Work item →
Retype only the lines running from the beginning of the entries below to the line with "und kostenloser Lieferung", both included. Do not include pictures.

Top of Records

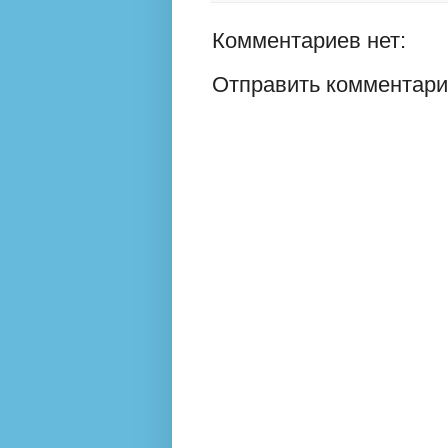
Комментариев нет:
Отправить комментар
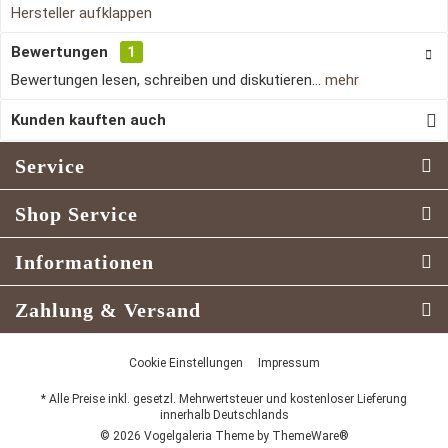
Hersteller aufklappen
Bewertungen
1
Bewertungen lesen, schreiben und diskutieren...
mehr
Kunden kauften auch
Service
Shop Service
Informationen
Zahlung & Versand
Cookie Einstellungen
Impressum
* Alle Preise inkl. gesetzl. Mehrwertsteuer und kostenloser Lieferung
innerhalb Deutschlands
© 2026 Vogelgaleria Theme by
ThemeWare®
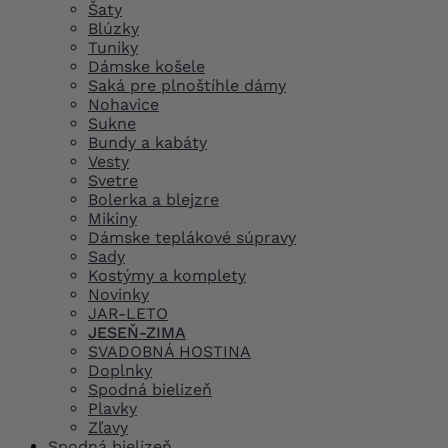
Šaty
Blúzky
Tuniky
Dámske košele
Saká pre plnoštíhle dámy
Nohavice
Sukne
Bundy a kabáty
Vesty
Svetre
Bolerka a blejzre
Mikiny
Dámske teplákové súpravy
Sady
Kostýmy a komplety
Novinky
JAR-LETO
JESEŇ-ZIMA
SVADOBNÁ HOSTINA
Doplnky
Spodná bielizeň
Plavky
Zľavy
Spodná bielizeň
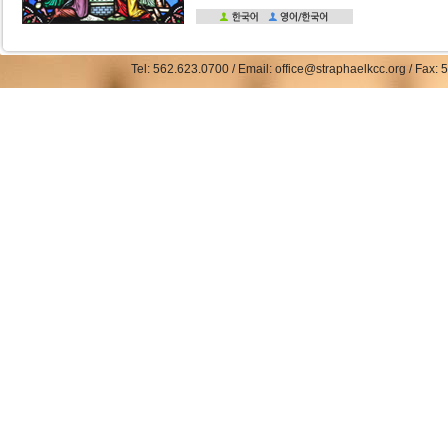
Tel: 562.623.0700 / Email: office@straphaelkcc.org / Fax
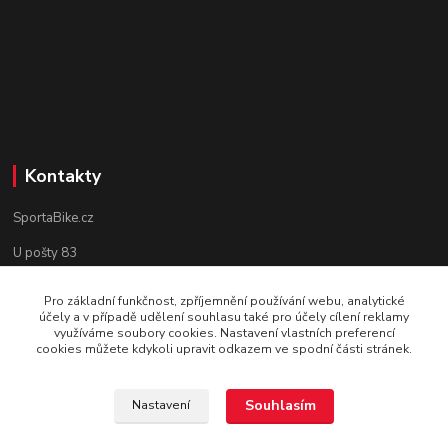
Kontakty
SportaBike.cz
U pošty 83
250 69, Vodochody
Pro základní funkčnost, zpříjemnění používání webu, analytické
účely a v případě udělení souhlasu také pro účely cílení reklamy
tel.: +420 736 274 612
využíváme soubory cookies. Nastavení vlastních preferencí
cookies můžete kdykoli upravit odkazem ve spodní části stránek.
e-mail: info@sportabike.cz
Souhlasím
Nastavení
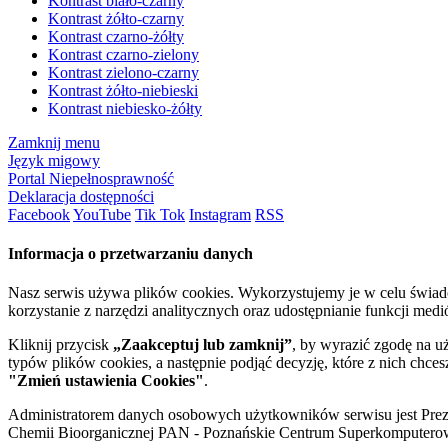
Kontrast biało-czarny
Kontrast żółto-czarny
Kontrast czarno-żółty
Kontrast czarno-zielony
Kontrast zielono-czarny
Kontrast żółto-niebieski
Kontrast niebiesko-żółty
Zamknij menu
Język migowy
Portal Niepełnosprawność
Deklaracja dostępności
Facebook
YouTube
Tik Tok
Instagram
RSS
Informacja o przetwarzaniu danych
Nasz serwis używa plików cookies. Wykorzystujemy je w celu świa
korzystanie z narzędzi analitycznych oraz udostępnianie funkcji me
Kliknij przycisk
„Zaakceptuj lub zamknij”
, by wyrazić zgodę na u
typów plików cookies, a następnie podjąć decyzję, które z nich chce
"Zmień ustawienia Cookies"
.
Administratorem danych osobowych użytkowników serwisu jest Prezyd
Chemii Bioorganicznej PAN - Poznańskie Centrum Superkomputerow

Bottom of Records

Reply to the exercise →
Комментариев нет:
Отправить комментар
Hersteller aufklappen
Bewertungen
1
Bewertungen lesen, schreiben und diskutieren...
mehr
Kunden kauften auch
Service
Shop Service
Informationen
Zahlung & Versand
Cookie Einstellungen
Impressum
* Alle Preise inkl. gesetzl. Mehrwertsteuer und kostenloser Lieferung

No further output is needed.